Minimizing sticking in deviated wellbores

In an offshore field in Malaysia Hess Corp. used the service to acquire reservoir-representative formation fluid and gas samples and formation pressure measurements. The objective was to determine formation water salinity and enhance completion and production planning in highly deviated wellbores that intersected pressure-depleted zones with an increased risk of differential sticking.

The service provided real-time fraction measurements that showed a decrease in the presence of oil-based drilling filtrate, which enabled Hess to begin sampling after the cleanup process. Real-time temperature and resistivity data showed the pumping fluid was representative of the reservoir fluid. Over a 12-hr period Hess collected four fluid samples with less than 1% contamination, two gas samples and 21 formation pressure measurements in one run while avoiding differential sticking. Because subsequent laboratory results confirmed the samples from the first well were representative of the reservoir, Hess eliminated sampling in two additional wells, saving three days of rig time.

Water samples provided increased insight into formation water salinity, which is critical to calculating water saturation, completion optimization design and production planning. Pressure data expanded understanding of zonal connectivity in the field.

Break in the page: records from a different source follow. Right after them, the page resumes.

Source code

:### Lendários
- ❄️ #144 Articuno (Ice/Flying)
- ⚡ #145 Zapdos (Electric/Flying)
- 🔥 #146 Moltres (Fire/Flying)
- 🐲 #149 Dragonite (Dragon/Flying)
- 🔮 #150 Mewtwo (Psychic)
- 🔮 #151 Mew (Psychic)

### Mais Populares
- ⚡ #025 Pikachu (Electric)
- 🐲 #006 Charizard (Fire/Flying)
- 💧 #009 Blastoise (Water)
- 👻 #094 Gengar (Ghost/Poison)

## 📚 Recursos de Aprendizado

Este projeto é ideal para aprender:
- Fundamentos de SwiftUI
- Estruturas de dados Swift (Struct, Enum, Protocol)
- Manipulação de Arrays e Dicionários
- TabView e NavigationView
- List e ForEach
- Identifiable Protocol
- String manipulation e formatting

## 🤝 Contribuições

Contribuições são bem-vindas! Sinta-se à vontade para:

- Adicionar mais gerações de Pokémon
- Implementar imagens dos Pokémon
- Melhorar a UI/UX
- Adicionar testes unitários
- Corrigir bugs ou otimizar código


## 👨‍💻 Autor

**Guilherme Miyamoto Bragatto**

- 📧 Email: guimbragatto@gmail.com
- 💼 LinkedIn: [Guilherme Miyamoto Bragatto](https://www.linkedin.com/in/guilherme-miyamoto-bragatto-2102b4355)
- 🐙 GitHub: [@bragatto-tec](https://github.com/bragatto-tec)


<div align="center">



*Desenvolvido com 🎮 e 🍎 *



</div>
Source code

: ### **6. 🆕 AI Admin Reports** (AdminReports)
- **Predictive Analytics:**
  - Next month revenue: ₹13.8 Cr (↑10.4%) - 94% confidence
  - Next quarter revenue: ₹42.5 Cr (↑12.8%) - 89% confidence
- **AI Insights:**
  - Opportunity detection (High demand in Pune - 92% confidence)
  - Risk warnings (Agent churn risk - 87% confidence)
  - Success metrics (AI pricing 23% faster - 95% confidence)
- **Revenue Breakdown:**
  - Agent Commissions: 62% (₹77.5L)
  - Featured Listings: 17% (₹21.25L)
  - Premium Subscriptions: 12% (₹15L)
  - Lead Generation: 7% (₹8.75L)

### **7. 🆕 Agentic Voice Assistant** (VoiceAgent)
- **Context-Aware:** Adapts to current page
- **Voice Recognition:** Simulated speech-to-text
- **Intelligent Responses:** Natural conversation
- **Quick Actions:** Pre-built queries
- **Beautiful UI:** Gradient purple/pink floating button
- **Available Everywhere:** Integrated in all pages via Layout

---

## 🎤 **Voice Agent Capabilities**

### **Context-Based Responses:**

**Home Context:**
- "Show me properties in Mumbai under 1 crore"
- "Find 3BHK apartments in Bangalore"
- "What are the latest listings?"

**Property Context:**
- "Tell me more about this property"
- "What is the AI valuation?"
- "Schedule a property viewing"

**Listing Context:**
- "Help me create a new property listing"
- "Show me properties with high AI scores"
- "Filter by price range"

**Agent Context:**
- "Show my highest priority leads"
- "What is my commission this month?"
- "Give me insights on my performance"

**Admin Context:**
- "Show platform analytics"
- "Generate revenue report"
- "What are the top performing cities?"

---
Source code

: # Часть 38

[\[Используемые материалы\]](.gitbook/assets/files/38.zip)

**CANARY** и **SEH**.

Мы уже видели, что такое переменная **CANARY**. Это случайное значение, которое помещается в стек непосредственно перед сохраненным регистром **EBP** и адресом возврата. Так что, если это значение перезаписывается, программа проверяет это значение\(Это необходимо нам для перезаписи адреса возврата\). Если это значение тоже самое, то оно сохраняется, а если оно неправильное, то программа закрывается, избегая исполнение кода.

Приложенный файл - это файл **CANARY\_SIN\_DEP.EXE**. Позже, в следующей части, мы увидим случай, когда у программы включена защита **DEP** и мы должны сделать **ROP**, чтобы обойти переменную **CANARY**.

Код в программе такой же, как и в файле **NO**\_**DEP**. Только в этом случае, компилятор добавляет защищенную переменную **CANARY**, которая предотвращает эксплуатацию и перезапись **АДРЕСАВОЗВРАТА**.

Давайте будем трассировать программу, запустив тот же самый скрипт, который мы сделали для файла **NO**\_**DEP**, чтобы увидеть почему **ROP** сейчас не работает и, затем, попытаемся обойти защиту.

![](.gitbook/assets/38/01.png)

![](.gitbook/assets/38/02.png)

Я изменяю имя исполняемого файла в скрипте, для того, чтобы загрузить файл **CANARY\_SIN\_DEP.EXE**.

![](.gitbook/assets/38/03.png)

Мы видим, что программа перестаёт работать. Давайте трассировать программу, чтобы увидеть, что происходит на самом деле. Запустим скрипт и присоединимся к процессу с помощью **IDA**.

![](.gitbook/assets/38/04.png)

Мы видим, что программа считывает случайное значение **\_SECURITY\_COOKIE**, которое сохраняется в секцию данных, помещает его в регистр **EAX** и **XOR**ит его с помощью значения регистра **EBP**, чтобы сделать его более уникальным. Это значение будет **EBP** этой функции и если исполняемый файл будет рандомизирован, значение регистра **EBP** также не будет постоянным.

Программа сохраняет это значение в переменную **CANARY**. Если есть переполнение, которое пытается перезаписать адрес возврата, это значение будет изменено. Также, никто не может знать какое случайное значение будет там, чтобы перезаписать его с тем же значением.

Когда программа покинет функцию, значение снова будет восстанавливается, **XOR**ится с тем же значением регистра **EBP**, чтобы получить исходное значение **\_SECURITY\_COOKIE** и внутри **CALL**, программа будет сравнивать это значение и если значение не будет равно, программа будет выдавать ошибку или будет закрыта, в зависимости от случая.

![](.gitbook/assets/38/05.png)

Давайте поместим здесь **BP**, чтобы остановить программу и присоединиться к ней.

Assessing production potential of a reservoir

In the first deployment of SpectraSphere in the Middle East, an operator drilled a multilateral horizontal oil well to assess the production potential of a reservoir in a tight carbonate formation with a historically high risk of sticking. The fluid mapping-while-drilling service and the EcoScope multifunction LWD service verified that a low-permeability section of the reservoir contained movable hydrocarbons, confirming production potential.

Prior to conducting fluid analysis or sampling, Schlumberger performed 16 pretests to obtain formation pressure and estimate mobility for determining the optimal location for the first pump-out station. Initial pretests in the gas zone were taken to optimize the mud weight. After launching the downhole fluid analysis operation at the target depth in the 8½-in. section, hydrocarbon breakthrough was observed significantly earlier than previously experienced in the formation. The observance of some gas in the flowline confirmed the ability of the fluid mapping-while-drilling service to identify different fluid phases in complex flow regimes.

The optimized mud weight and stabilizer design significantly reduced the risk of sticking. This became evident when the bottomhole assembly, which had been on station for almost three hours, was moved with no significant over-pull despite the well-known sticking conditions in this section of the reservoir.

The new fluid mapping-while-drilling technology has been field-tested in the GoM, Africa, the North Sea and Malaysia. In all cases, subsequent laboratory tests of field samples confirmed the accuracy of the real-time fluid mapping results, providing assurance that laboratory sampling can, in many cases, be eliminated.